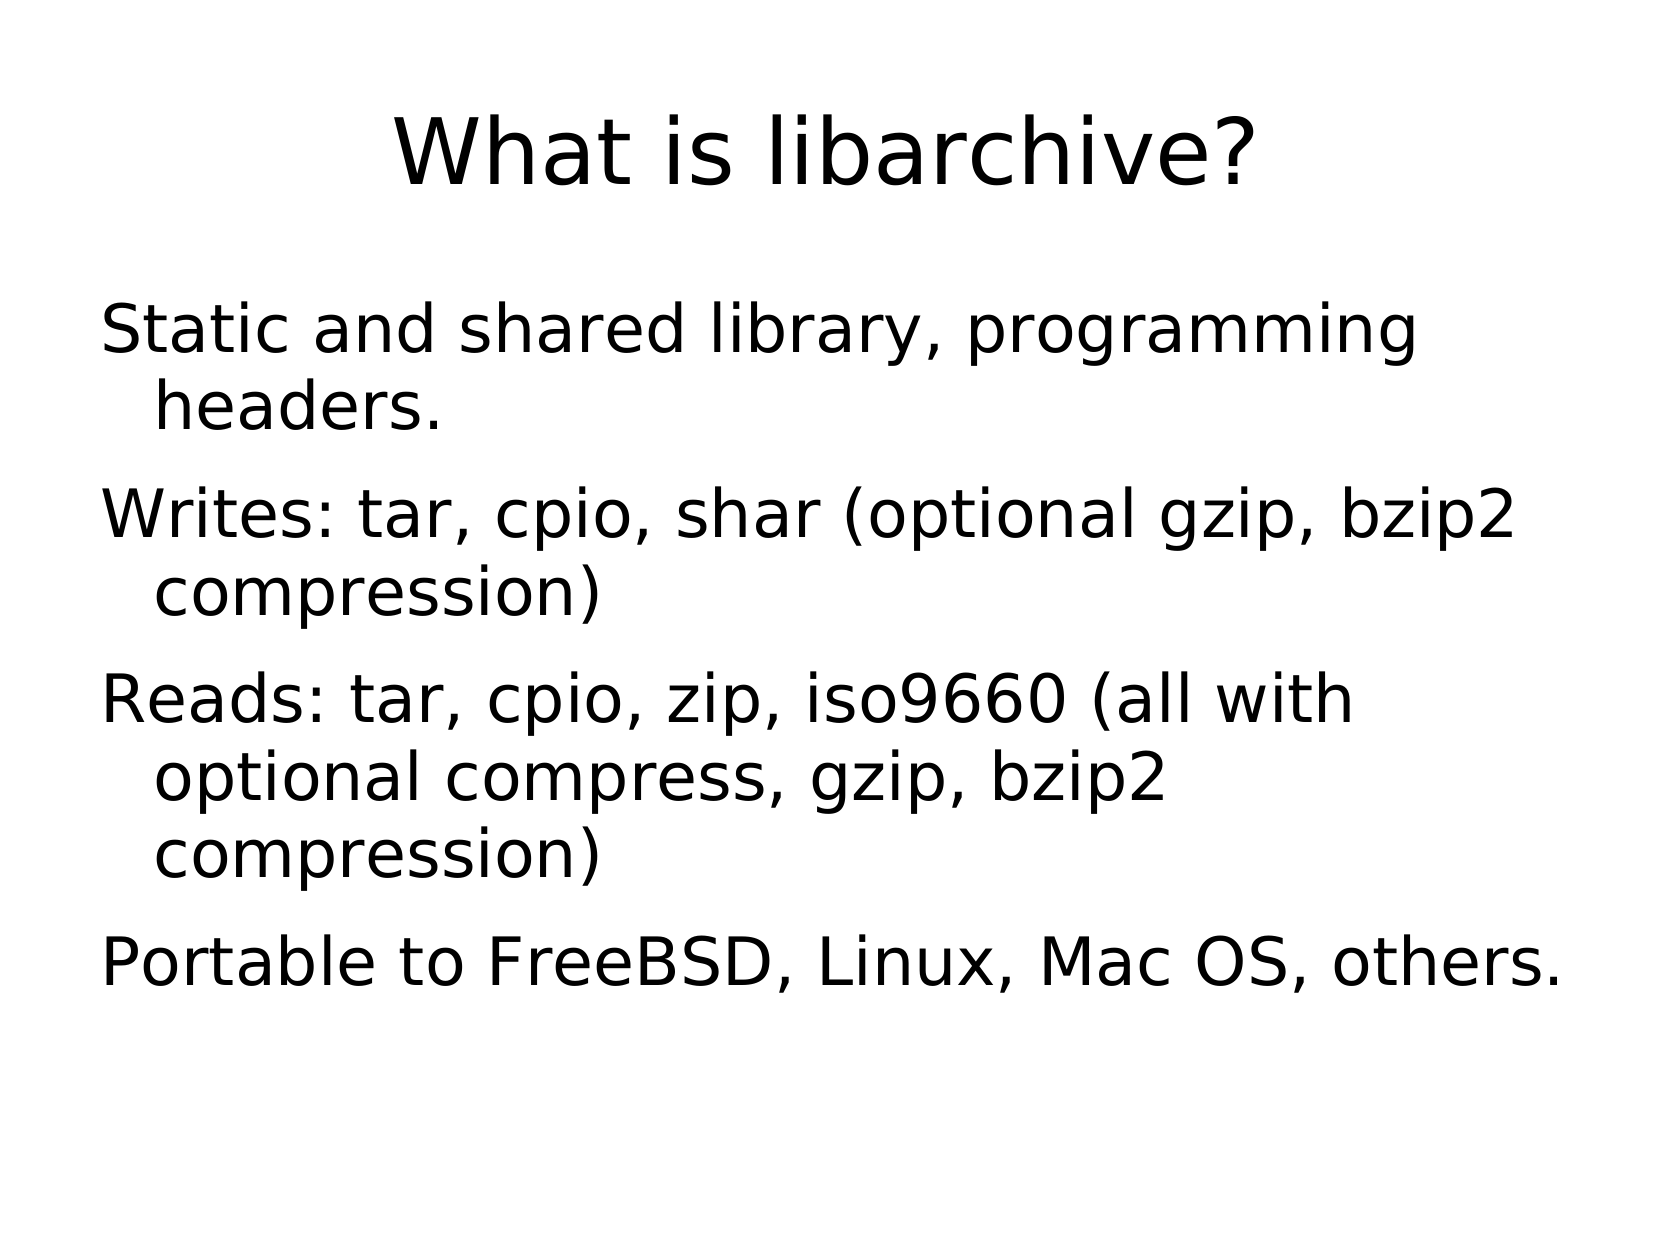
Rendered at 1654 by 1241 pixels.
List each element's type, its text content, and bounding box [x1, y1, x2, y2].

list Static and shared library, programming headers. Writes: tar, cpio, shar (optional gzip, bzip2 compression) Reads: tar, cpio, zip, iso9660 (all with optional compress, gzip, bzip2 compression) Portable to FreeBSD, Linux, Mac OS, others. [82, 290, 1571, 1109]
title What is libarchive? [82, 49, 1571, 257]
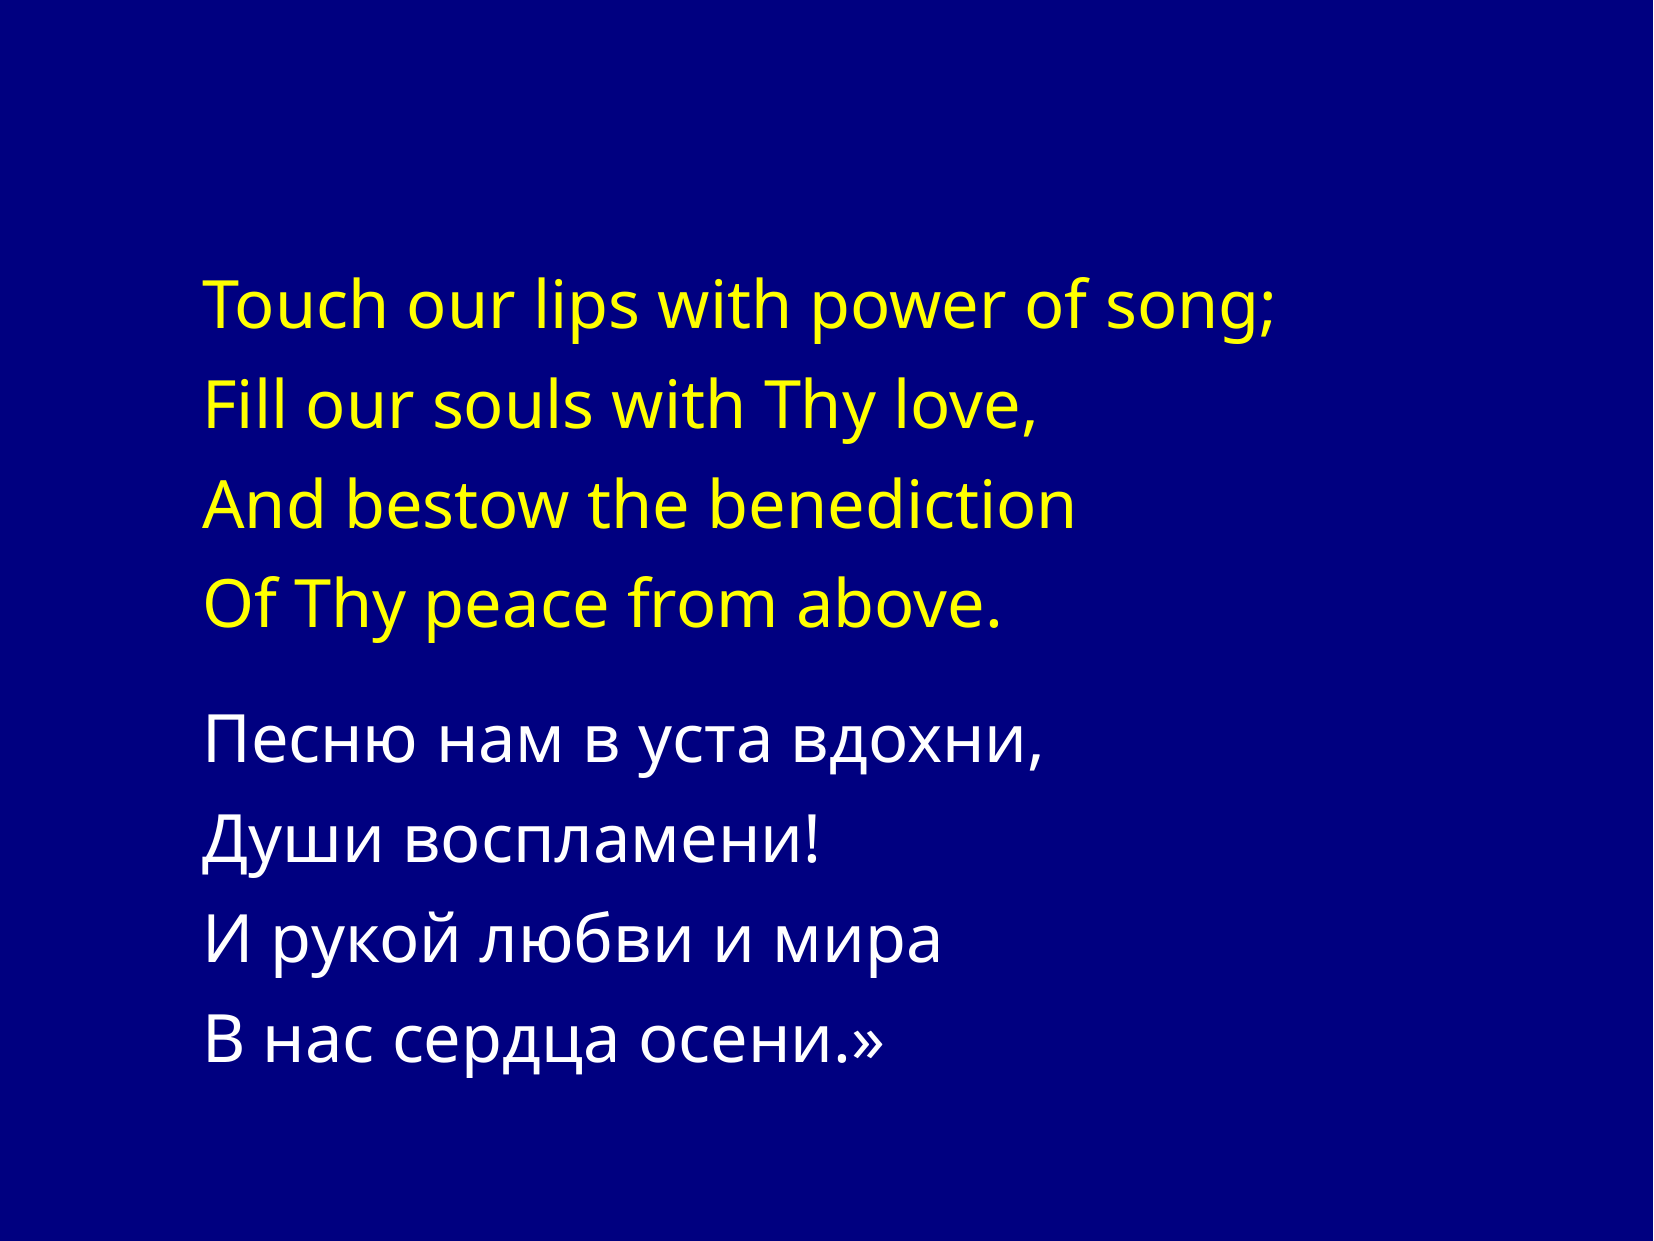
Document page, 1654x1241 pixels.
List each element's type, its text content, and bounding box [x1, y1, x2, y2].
****
Reproduce all of the material above with "bounding box" switched to "enclosing rectangle" everywhere and nothing else changed. Omit the pictures.

_Complete answer_
Rendered at 1654 by 1241 pixels.
List each element's type, its text content, and enclosing rectangle [x1, y1, x2, y2].

list Static and shared library, programming headers. Writes: tar, cpio, shar (optional gzip, bzip2 compression) Reads: tar, cpio, zip, iso9660 (all with optional compress, gzip, bzip2 compression) Portable to FreeBSD, Linux, Mac OS, others. [82, 290, 1571, 1109]
title What is libarchive? [82, 49, 1571, 257]
Document page, 1654x1241 pixels.
List each element's type, its text content, and enclosing rectangle [x1, y1, x2, y2].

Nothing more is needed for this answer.